Doubly Sparsifying Network

Authors: Zhangyang Wang, Shuai Huang, Jiayu Zhou, Thomas S. Huang

IJCAI 2017 | Conference PDF | Archive PDF | Plain Text | LLM Run Details

Reproducibility Variable Result LLM Response
Research Type Experimental We compare DSN against a few carefully-designed baselines, and verify its consistently superior performance in a wide range of settings. DSN is evaluated for two mainstream tasks: electroencephalographic (EEG) signal classification and blood oxygenation level dependent (BOLD) response prediction, and achieves promising results in both cases. In the simulation experiments, we use the first 60, 000 samples of the MNIST dataset for training and the last 10,000 for testing. Table 1 clearly shows the performance advantage of DSN over the competitive CNN-SAE method.
Researcher Affiliation Academia Zhangyang Wang , Shuai Huang , Jiayu Zhou , Thomas S. Huang Department of Computer Science and Engineering, Texas A&M University Department of Industrial and Systems Engineering, University of Washington Department of Computer Science and Engineering, Michigan State University Beckman Institute, University of Illinois at Urbana-Champaign atlaswang@tamu.edu, shuaih@uw.edu, jiayuz@msu.edu, t-huang1@illinois.edu
Pseudocode No The paper does not contain structured pseudocode or algorithm blocks. It describes algorithms like ISTA and PGD using mathematical equations and textual descriptions.
Open Source Code No The paper does not provide concrete access to source code (no specific repository link, explicit code release statement, or code in supplementary materials) for the methodology described in this paper.

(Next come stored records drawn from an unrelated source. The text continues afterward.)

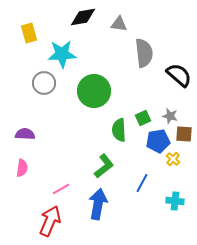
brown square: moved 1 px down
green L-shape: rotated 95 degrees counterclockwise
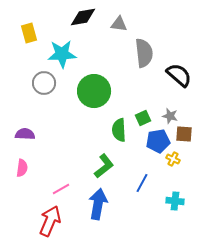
yellow cross: rotated 16 degrees counterclockwise
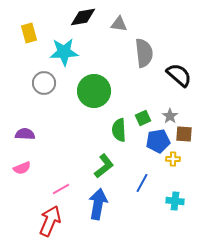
cyan star: moved 2 px right, 2 px up
gray star: rotated 21 degrees clockwise
yellow cross: rotated 24 degrees counterclockwise
pink semicircle: rotated 60 degrees clockwise
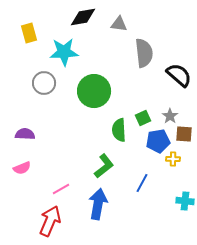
cyan cross: moved 10 px right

Open Datasets Yes In the simulation experiments, we use the first 60, 000 samples of the MNIST dataset for training and the last 10,000 for testing. The proposed DSN is implemented with the CUDA Conv Net package [Krizhevsky et al., 2012]. We follow [Tabar and Halici, 2016] to adopt the benchmark dataset 2b from BCI Competition IV (training set) [Schl ogl, 2003]. We refer to Kendrick Kay et.al. s publicly available datasets of BOLD responses in visual cortex, measured by functional magnetic resonance imaging (f MRI) in human subjects. We use their stimulus set 2, stimulus set 3, (response) dataset 4, and (response) dataset 5. Details about the datasets could be found at [Kay et al., 2013].

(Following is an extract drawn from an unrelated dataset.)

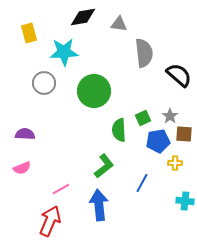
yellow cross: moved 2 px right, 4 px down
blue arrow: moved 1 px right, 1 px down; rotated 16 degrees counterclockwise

Dataset Splits Yes We manually decrease the learning rate when the validation error of the network stops decreasing. In the simulation experiments, we use the first 60, 000 samples of the MNIST dataset for training and the last 10,000 for testing. A small subset of size ts is drawn from XΣ (the MNIST dataset with t = 60, 000 samples), where each class is sampled proportionally. In each session, we randomly select 90% of 400 trials for training and the remaining 10% for testing, and report the mean accuracy of 10 runs.
Hardware Specification No The paper does not provide specific hardware details (exact GPU/CPU models, processor types with speeds, memory amounts, or detailed computer specifications) used for running its experiments. It mentions CUDA Conv Net package, but not the specific hardware.
Software Dependencies No The paper does not provide specific ancillary software details (e.g., library or solver names with version numbers). It mentions "CUDA Conv Net package [Krizhevsky et al., 2012]" but without a specific version number.
Experiment Setup Yes We use a constant learning rate of 0.01, with the momentum parameter fixed at 0.9, and a batch size of 128. We manually decrease the learning rate when the validation error of the network stops decreasing. The default configuration parameters are s = 14n, m = 1, 024, t = 60, 000, and k = 2. We use a 1-layer CNN with 10 channels of 1-D convolutional filter of size 20. Other configuration hyperparameters are chosen as k = 3, m = 256, and s = 64. Due to the very simple nature of the used visual stimuli, we vectorize and project each image into a 128-d vector for input, and choose k = 2, m = 256, and s = 64.